On the opposite side of the garden level hall from the kitchen is a cosy family room with a wood-burning stove and built-in bookshelves. A glazed door opens into a sunroom the same size as that off the kitchen: it serves as storage for garden tools at present. There’s a downstairs toilet in the hall.
The smart family bathroom was installed five or six years ago. It’s on the return upstairs from the main front hall, through a handsome arch with a stained glass fanlight. Fully-tiled, it has a large step-in shower and underfloor heating.
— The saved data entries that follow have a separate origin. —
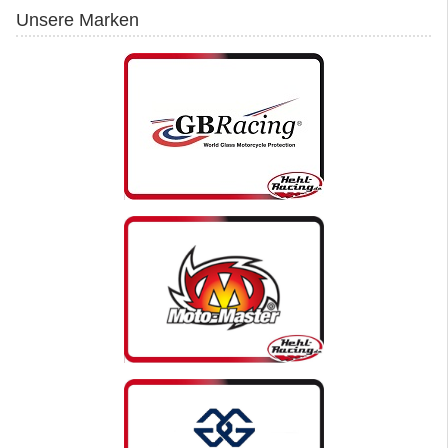
Unsere Marken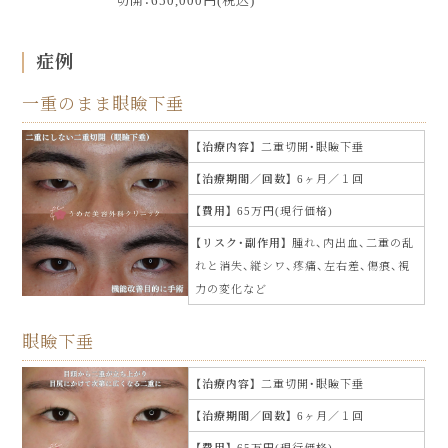
切開：650,000円(税込)
症例
一重のまま眼瞼下垂
治療内容
二重切開・眼瞼下垂
治療期間／回数
6ヶ月／１回
費用
65万円(現行価格)
リスク・副作用
腫れ、内出血、二重の乱
れと消失、縦シワ、疼痛、左右差、傷痕、視
力の変化など
眼瞼下垂
治療内容
二重切開・眼瞼下垂
治療期間／回数
6ヶ月／１回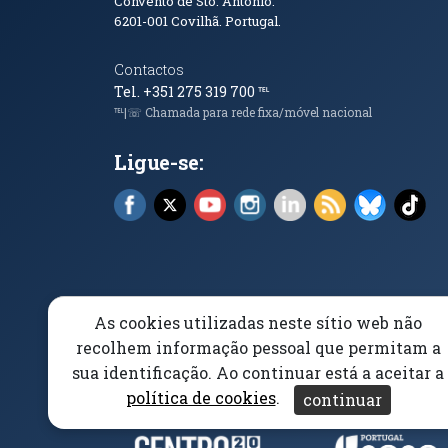
Convento de Sto. António.
6201-001
Covilhã. Portugal.
Contactos
Tel. +351 275 319 700
℡
℡|☏ Chamada para rede fixa/móvel nacional
Ligue-se:
Facebook (abre em nova janela)
X (abre em nova janela)
YouTube (abre em nova janela)
Instagram (abre em nova 
LinkedIn (abre em n
RSS (abre em n
Bluesky 
Tik
As cookies utilizadas neste sítio web não
Elogios, Sugestões e Reclamações
Livro Amarel
recolhem informação pessoal que permitam a
sua identificação. Ao continuar está a aceitar a
Acessibilidade
Aviso/Privacidade
Proteção 
política de cookies
.
continuar
(abre em nova janela)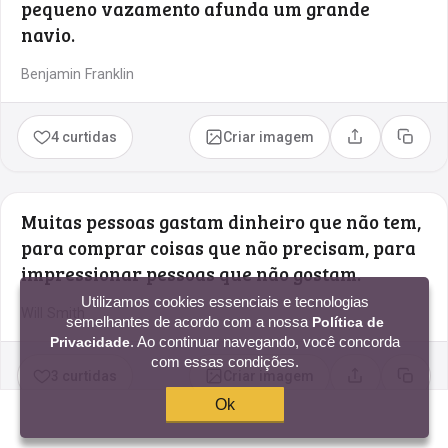
pequeno vazamento afunda um grande
navio.
Benjamin Franklin
4 curtidas
Criar imagem
Compartilhar
Copia
Muitas pessoas gastam dinheiro que não tem,
para comprar coisas que não precisam, para
impressionar pessoas que não gostam.
Utilizamos cookies essenciais e tecnologias
Will Smith
semelhantes de acordo com a nossa
Política de
. Ao continuar navegando, você concorda
Privacidade
com essas condições.
3 curtidas
Criar imagem
Compartilhar
Copia
Ok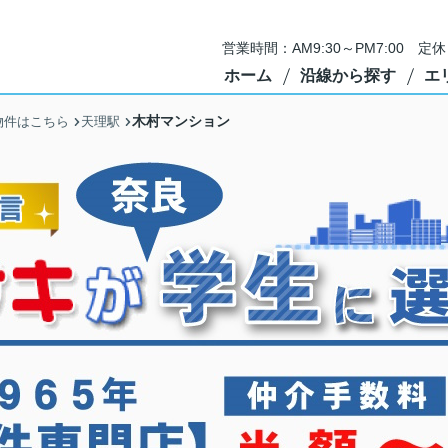
営業時間：AM9:30～PM7:00 
ホーム
沿線から探す
エ
木村マンション
物件はこちら
天理駅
Upstairs are four bedrooms: two small doubles, one single and the large main bedroom, which runs from the front to the back of the house. All have built-in wardrobes. There’s access to the attic with a pull-down ladder from the bedroom. The main bedroom’s en suite, up a few steps from the bedroom, is particularly smart. It has a shower, large double Jacuzzi bath and a long white counter with two sinks. An arched window in the en suite looks over the back garden, the lane behind the terrace and Frascati shopping centre’s car park.
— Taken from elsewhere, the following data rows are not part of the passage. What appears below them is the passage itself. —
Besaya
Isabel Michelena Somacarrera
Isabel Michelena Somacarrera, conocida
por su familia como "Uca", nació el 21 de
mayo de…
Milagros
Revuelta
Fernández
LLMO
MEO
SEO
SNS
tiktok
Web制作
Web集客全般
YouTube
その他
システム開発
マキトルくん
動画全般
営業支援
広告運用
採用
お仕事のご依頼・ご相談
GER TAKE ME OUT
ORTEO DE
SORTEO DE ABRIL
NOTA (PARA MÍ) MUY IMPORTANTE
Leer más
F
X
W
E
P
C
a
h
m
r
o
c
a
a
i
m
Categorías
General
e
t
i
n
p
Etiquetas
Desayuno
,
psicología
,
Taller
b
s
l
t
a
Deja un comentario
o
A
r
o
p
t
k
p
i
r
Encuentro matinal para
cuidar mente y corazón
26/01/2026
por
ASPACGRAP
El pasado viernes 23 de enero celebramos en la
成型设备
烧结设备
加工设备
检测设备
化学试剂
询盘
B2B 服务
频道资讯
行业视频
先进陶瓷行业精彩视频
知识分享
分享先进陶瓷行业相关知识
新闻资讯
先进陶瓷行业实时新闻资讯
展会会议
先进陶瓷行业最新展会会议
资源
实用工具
The walled and private back garden is relatively small with steps leading up to a space with a large patio. There’s a parking space at one side (with an EV charger) and a sliding electronic back gate opening on to the lane which runs behind the terrace off Frascati Park road. (Lislea is a private lane leading into a small estate to which no 12’s owners have access.) The owners also rent a car space on the lane and have residents’ permit parking for roads nearby.
There are a couple of mature trees and a lawn in the railed front garden. The house, close to the junction of the Blackrock bypass and Mount Merrion Avenue, is a few minutes’ walk from the Frascati centre and Blackrock Village Centre shopping centres, Blackrock Park and an easy walk to Blackrock Dart station.